Georgia officials who've been coping with drought conditions said Tuesday a special council had unanimously approved the state's first comprehensive water-management plan, which still needs legislative approval. The plan calls for establishing 12 districts to supervise the distribution of water from lakes, rivers, and aquifers over the next 50 years.

Hard-throwing relief pitcher Goose Gossage (above) was the only player elected to the Baseball Hall of Fame in this year's annual election, announced by the baseball writers' association Tuesday. Gossage, who played for five teams, including the Yankees, received 85.8 percent of the vote on his ninth year of eligibility, well above the 75 percent required for election. Red Sox slugger Jim Rice fell just short, with 72.2 percent of the votes cast.

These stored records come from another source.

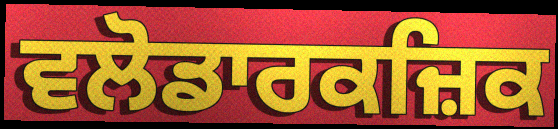
ਵਲੋਡਾਰਕਜ਼ਿਕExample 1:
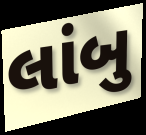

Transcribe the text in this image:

લાંબુ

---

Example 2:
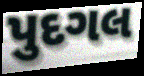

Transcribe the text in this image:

પુદગલ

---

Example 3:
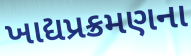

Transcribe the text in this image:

ખાદ્યપ્રક્રમણના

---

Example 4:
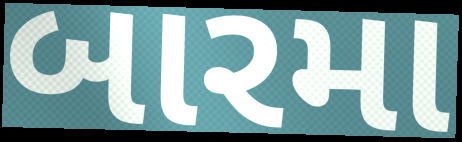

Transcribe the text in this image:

બારમા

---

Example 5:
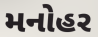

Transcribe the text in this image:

મનોહર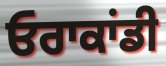
ਓਰਾਕਾਂਡੀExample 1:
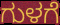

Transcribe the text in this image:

ಗುಳಗೆ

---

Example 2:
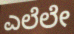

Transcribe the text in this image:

ಎಲೆಲೇ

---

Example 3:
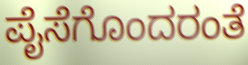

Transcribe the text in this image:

ಪೈಸೆಗೊಂದರಂತೆ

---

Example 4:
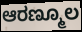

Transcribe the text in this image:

ಆರಣ್ಮೂಲ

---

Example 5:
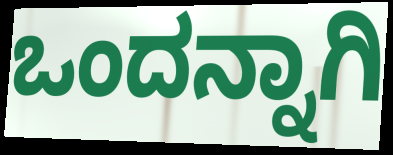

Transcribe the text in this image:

ಒಂದನ್ನಾಗಿ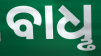
ବାଧୢ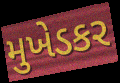
મુખેડકર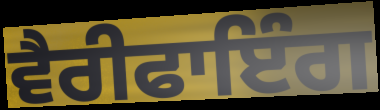
ਵੈਰੀਫਾਇੰਗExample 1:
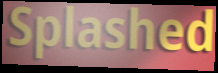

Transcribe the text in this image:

Splashed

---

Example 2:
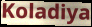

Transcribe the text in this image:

Koladiya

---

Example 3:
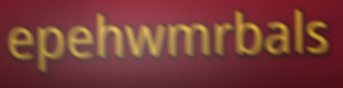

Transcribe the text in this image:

epehwmrbals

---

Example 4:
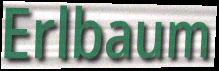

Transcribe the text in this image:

Erlbaum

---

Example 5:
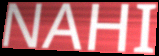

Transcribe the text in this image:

NAHI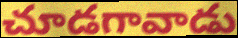
చూడగావాడు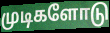
முடிகளோடு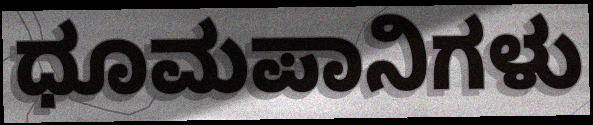
ಧೂಮಪಾನಿಗಳು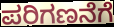
ಪರಿಗಣನೆಗೆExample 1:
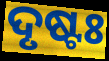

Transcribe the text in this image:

ଦୃଷ୍ଟଃ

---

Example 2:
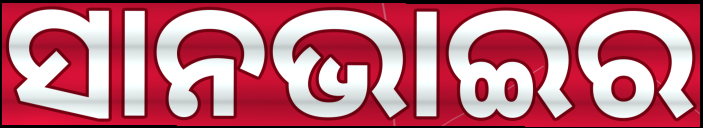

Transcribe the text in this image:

ସାନଭାଇର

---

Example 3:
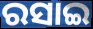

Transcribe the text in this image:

ରସାଇ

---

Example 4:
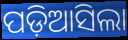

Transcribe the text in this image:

The Air Force is expected to permanently ground about 180 older-model F-15 fighter jets because of structural flaws, the Los Angeles Times has reported. One of the planes broke apart during a simulated dogfight in November. Altogether, there are about 700 planes in the F-15 fleet, which is gradually being replenished. The jets are used for homeland security and combat missions.

General Motors Corp. plans to test driverless car technology by 2015 and have fully automated cars on the road by 2018, according to company R&D executive Larry Burns. The technology, which others in the industry are also pursuing, could reduce crashes and congestion via the use of motion sensors, lane-change warning devices, electronic stability control, and other advances.